Task directions
How many lines in the records below contain the string "genus"? Case counts; give only the number.

Collection entries:
· · · · ·

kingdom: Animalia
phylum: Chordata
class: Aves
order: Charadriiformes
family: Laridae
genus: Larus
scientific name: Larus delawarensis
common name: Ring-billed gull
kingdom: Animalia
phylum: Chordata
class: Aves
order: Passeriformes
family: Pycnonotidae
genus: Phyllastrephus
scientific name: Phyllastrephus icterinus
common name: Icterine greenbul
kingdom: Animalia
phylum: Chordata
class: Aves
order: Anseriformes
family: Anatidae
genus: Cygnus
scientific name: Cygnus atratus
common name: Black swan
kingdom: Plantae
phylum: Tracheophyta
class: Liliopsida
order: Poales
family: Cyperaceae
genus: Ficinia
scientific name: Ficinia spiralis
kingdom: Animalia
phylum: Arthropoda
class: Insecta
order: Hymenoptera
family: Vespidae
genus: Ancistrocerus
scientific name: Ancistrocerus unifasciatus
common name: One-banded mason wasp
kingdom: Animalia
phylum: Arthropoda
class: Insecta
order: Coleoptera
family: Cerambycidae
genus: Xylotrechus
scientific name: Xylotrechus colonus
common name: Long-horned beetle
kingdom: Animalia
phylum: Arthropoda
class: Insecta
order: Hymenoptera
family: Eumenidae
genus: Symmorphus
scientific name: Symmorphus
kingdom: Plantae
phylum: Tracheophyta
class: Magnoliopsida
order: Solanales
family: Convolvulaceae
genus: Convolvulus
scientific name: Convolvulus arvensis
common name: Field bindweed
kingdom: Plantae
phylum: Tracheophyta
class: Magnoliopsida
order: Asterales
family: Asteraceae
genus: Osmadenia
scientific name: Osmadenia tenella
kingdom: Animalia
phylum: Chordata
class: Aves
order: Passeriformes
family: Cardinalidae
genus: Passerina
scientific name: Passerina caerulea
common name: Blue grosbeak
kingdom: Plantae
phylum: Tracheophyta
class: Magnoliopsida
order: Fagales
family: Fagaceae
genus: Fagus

· · · · ·

Answer to this task
11